Paper Info Reviews Meta-review Author Feedback Post-Rebuttal Meta-reviews

Authors

Jingyang Zhang, Ran Gu, Guotai Wang, Lixu Gu

Abstract

In clinical practice, a desirable medical image segmentation model should be able to learn from sequential training data from multiple sites, as collecting these data together could be difficult due to the storage cost and privacy restriction. However, existing methods often suffer from catastrophic forgetting problem for previous sites when learning from images from a new site. In this paper, we propose a novel comprehensive importance-based selective regularization method for continual segmentation, aiming to mitigate model forgetting by maintaining both shape and reliable semantic knowledge for previous sites. Specifically, we define a comprehensive importance weight for each model parameter, which consists of shape-aware importance and uncertainty-guided semantics-aware importance, by measuring how a segmentation’s shape and reliable semantic information is sensitive to the parameter. When training model on a new site, we adopt a selective regularization scheme that penalizes changes of parameters with high comprehensive importance, avoiding the shape knowledge and reliable semantics related to previous sites being forgotten. We evaluate our method on prostate MRI data sequentially acquired from six institutes. Results show that our method outperforms many continual learning methods for relieving model forgetting issue. Code is available at https://github.com/jingyzhang/CISR.

Link to paper

DOI: https://doi.org/10.1007/978-3-030-87193-2_37

SharedIt: https://rdcu.be/cyhMf

Link to the code repository

https://github.com/jingyzhang/CISR

https://github.com/liuquande/SAML

Link to the dataset(s)

https://github.com/liuquande/SAML


Reviews

Review #1

  • Please describe the contribution of the paper

    This paper strives to improve continual learning on streams of different datasets when applied to medical images. In this framework, datasets using different acquisitions used for training in sequence, without access to previously-used datasets. This paper introduces a novel method for continual learning based on penalizing the change of “important” weights to both shape and certainty of the segmentation.

  • Please list the main strengths of the paper; you should write about a novel formulation, an original way to use data, demonstration of clinical feasibility, a novel application, a particularly strong evaluation, or anything else that is a strong aspect of this work. Please provide details, for instance, if a method is novel, explain what aspect is novel and why this is interesting.

    This paper addresses a critical need in the current climate of data privacy. Continual learning addresses limitations of both fine-tuning (catastrophic forgetting) and federated learning (implementation difficulty).

    This paper is well-written and the results are very clear. There is a definite improvement over existing methods. In addition, this method does appear to be quite applicable.

  • Please list the main weaknesses of the paper. Please provide details, for instance, if you think a method is not novel, explain why and provide a reference to prior work.

    The definition of the variables used in the loss equations is unclear. The variables should be included in the figure describing the process to better allow the reader to see where losses are calculated. For example, it is unclear how L_seg and L_sp are calculated from the figure and equally unclear where variables such as r_n and T_e are used from the text.

    It is unclear whether the equations for the importance values is novel or based on previous techniques. If they are not novel in themselves, this is not a detriment the the technique, as their use is novel, but they should be cited.

    Standard deviation of metrics in Table 1 should be included. In addition, statistical tests should be performed to determine if methods are significant improvements.

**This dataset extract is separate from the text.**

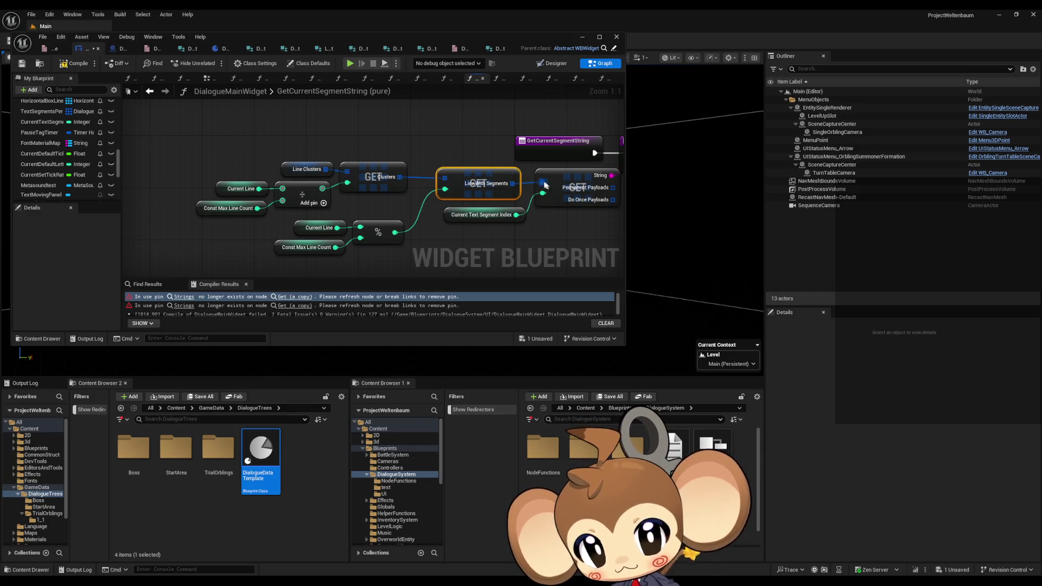
pyautogui.click(81, 59)
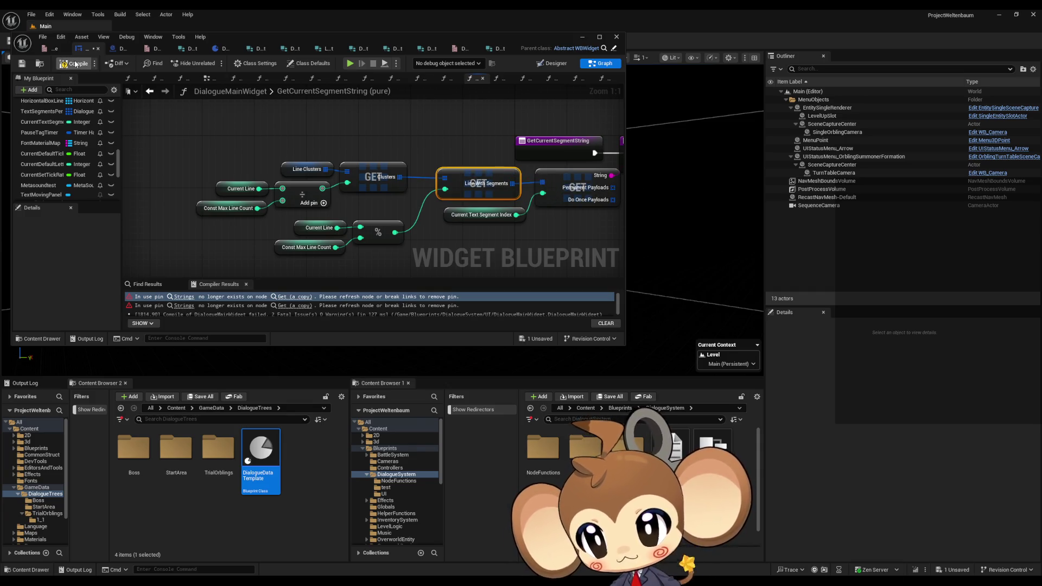
pyautogui.click(581, 36)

  • Please rate the clarity and organization of this paper

    Excellent

  • Please comment on the reproducibility of the paper. Note, that authors have filled out a reproducibility checklist upon submission. Please be aware that authors are not required to meet all criteria on the checklist - for instance, providing code and data is a plus, but not a requirement for acceptance

    This paper should be easily reproducible with code to be provided by the authors, as it also uses available challenge data.

  • Please provide detailed and constructive comments for the authors. Please also refer to our Reviewer’s guide on what makes a good review: https://miccai2021.org/en/REVIEWER-GUIDELINES.html

    There are few comments beyond the weaknesses highlighted above.

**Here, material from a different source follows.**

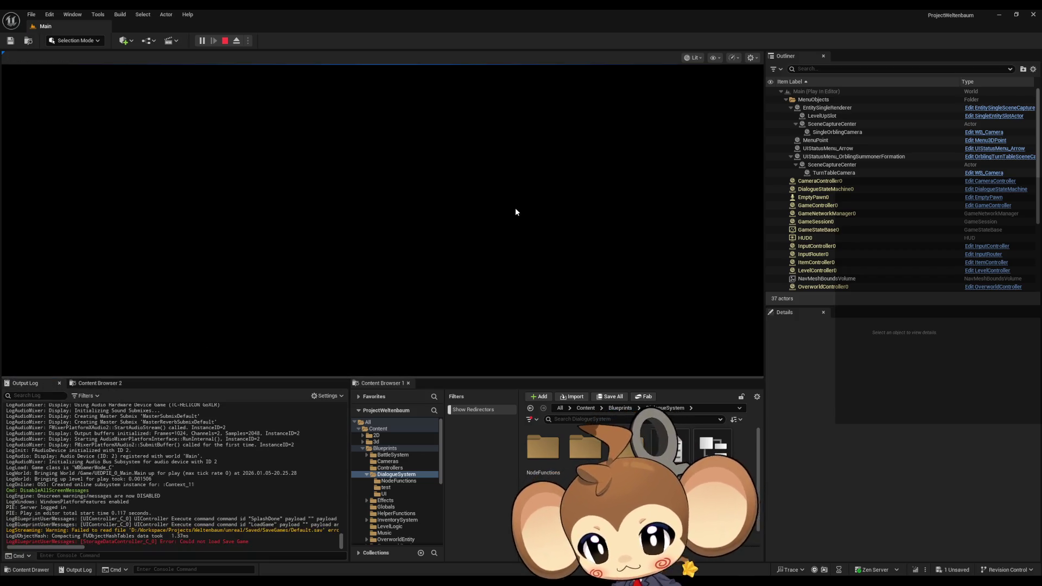
pyautogui.click(225, 41)
pyautogui.click(202, 41)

    Figure 1 requires additional attention to make sure it matches what is in the text. The addition of the variables from the text would be very helpful here. Adding the ground truth as a point of the figure to describe T_r and L_e, would also be helpful.

    The source of equations 2 and 5 should be cited or explicitly described as novel.

    In the dataset section of Experiments, additional description of the dataset (such as imaging parameters) should be included.

    How were the images resized? Were images interpolated to a common resolution?

    A more common abbreviation for Dice Similarity Coefficient is DSC.

    A description of how hyperparameters affect the outcome would be a welcome addition to the discussion.

    Statistical testing and standard deviations should be included in Table 1.

  • Please state your overall opinion of the paper

    accept (8)

  • Please justify your recommendation. What were the major factors that led you to your overall score for this paper?

    This paper addresses a very important topic and shows promising results. The writing and description of the technique is clear and should be very applicable.

  • What is the ranking of this paper in your review stack?

    1

  • Number of papers in your stack

    5

  • Reviewer confidence

    Very confident



Review #2

  • Please describe the contribution of the paper

    The authors propose a new neural network model architecture to allow for continuous learning mitigating the problem of the model forgetting previously learned information. The model is trained sequentially on data from six different sites. The model is trained trained to be aware of both shape and global topology. The authors could show that their model could retain information learnt from the very first site after the network was further train on all other five sites. The proposed approach could outperform three other state-of-the-art continual learning methods.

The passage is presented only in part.